Energy

January 19, 2016

Stakeholders optimistic about better policy in 2016

Stakeholders optimistic about better policy in 2016

Economy

By Ediri Ejoh

DESPITE numerous challenges witnessed in the petroleum industry in 2015, stakeholders are optimistic over a positive outlook in the current financial year.

According to the Lagos Chamber of Commerce and Industry, LCCI, there is a need to diversify the economy away from oil, and to offset the negative impact of the slump in crude oil prices now a little above $30 per barrel.

Economy

Economy

The Director General, LCCI, Mr. Muda Yusuf, told Vanguard that with oil price at all-time lows, the imperative of economic diversification cannot be overstressed.

His words: “Oil and gas investments are no longer as profitable as it used to be especially in the light of the high production cost in Nigeria. Many oil service companies are experiencing a slump in business as new investment in the upstream has slowed considerably, as there are also policy issues slowing down investments.”

He further hinted that “there will be better policy clarity for investors to take decisions in 2016 as already indicated in the Medium Term Expenditure Framework, MTEF, and the Fiscal Strategy Paper, FSP, for 2016-2018.
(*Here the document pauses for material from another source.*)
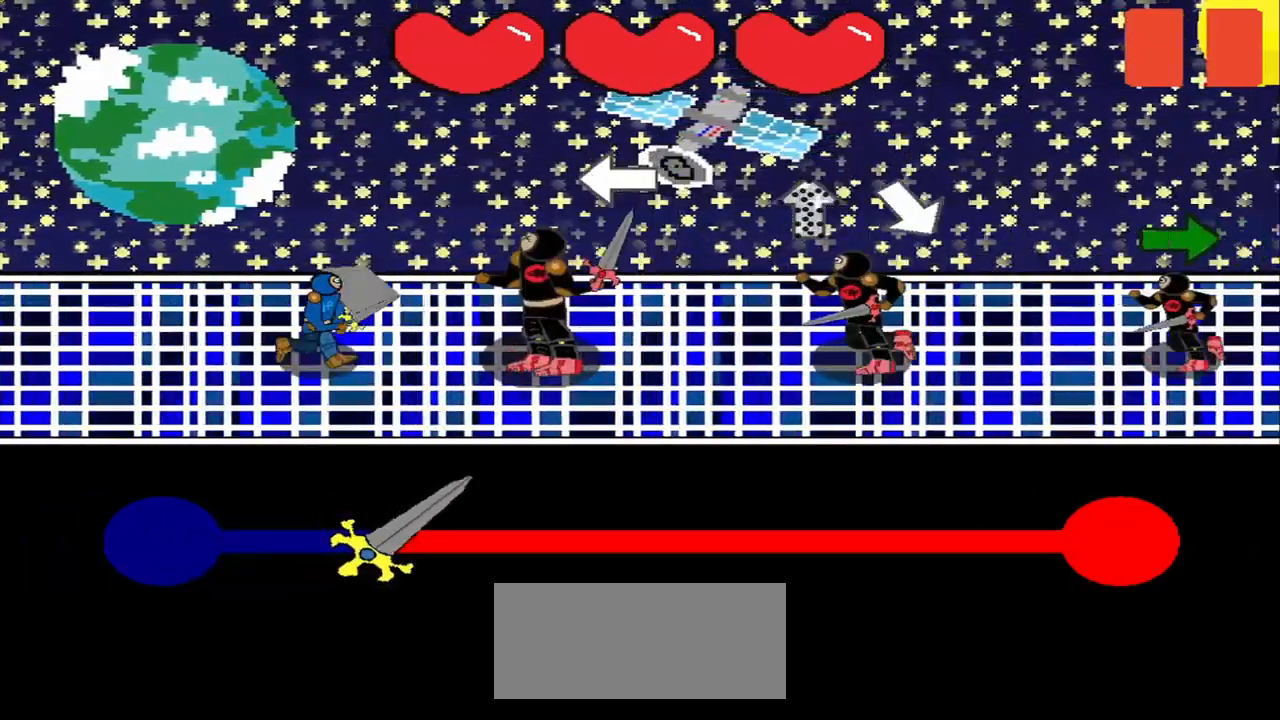
{"buttons": [], "right_stick": "center", "events": []}
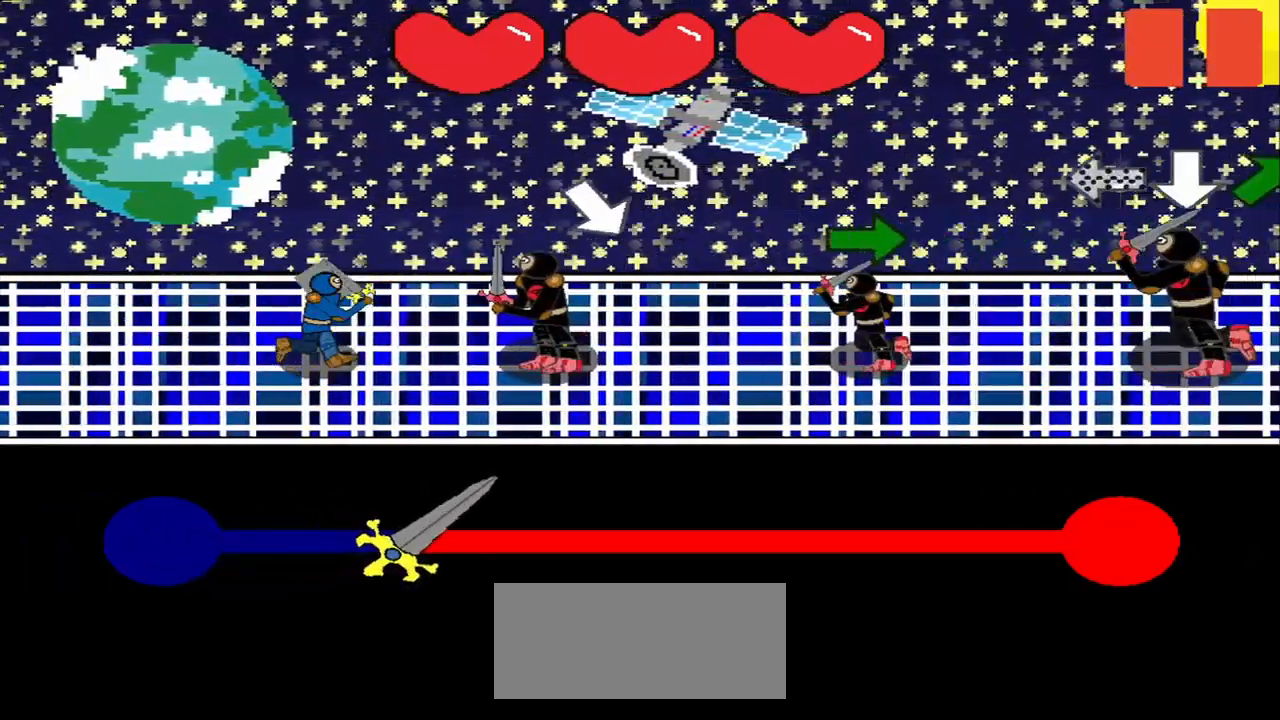
{"buttons": [], "right_stick": "right", "events": [[459, "right_stick", "right"]]}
“However, there will be serious fiscal challenges as oil price remains very low, and the capacity of government to meet its financial obligations will be greatly constrained because of the severe revenue constraints.

Others according to him include: “The purchasing power will remain low as employers struggle to meet obligations to workers.

  • The pressure to diversify the economy will be more intense.
  • The government will have to initiate policies to accelerate private sector involvement in its programmes through public private partnership, PPP.
  • The debt profile of government is likely to further increase.
  • Ongoing projects may be affected adversely by revenue challenges.
  • Taxation drive will intensify.
  • Investors with high forex exposure will face difficult times.

The petroleum industry in 2015, was faced a number of challenges including the general elections, vandalism, scarcity of foreign exchange and continued fall global oil price, which stalled development in the upstream oil and gas business.

As a result of these challenges, there were sharp drop in government revenue, and cash flow crunch in the economy leaving many state governments and MDAs unable to meet their financial obligations to workers and contractors,

Power supply

On his part, the Chairman of Egbin Power Plc, Mr. Kola Adesina, recalled that 2015 was very challenging for the sector.

He however urged the Federal Government to “make rules that would shore up confidence and liquefy the sector in 2016. Policies and decisions must seek to satisfy relevant stakeholders by the removal of obstacles to progress and investment.”

He hinted that gas supply for power had improved and should be sustained, adding that pipeline maintenance and security must improve to engender availability.

According to him, “We can use stranded gas more by encouraging appropriate pricing of gas and providing key enablers to gather, process and wheel it. The critical parameters for costing and pricing electricity are largely universal, mixed with local influences like interest, inflation and exchange rates.

“Once all these factors are put together we develop a price template. Electricity is largely an economic product laced with socio-political undertone. It is when the latter is more pronounced that you find distortions masking reality.”

He however argued that, “we must incrementally strip electricity pricing of emotion in order to stimulate availability, industrialization and job creation to eradicate poverty and misery.”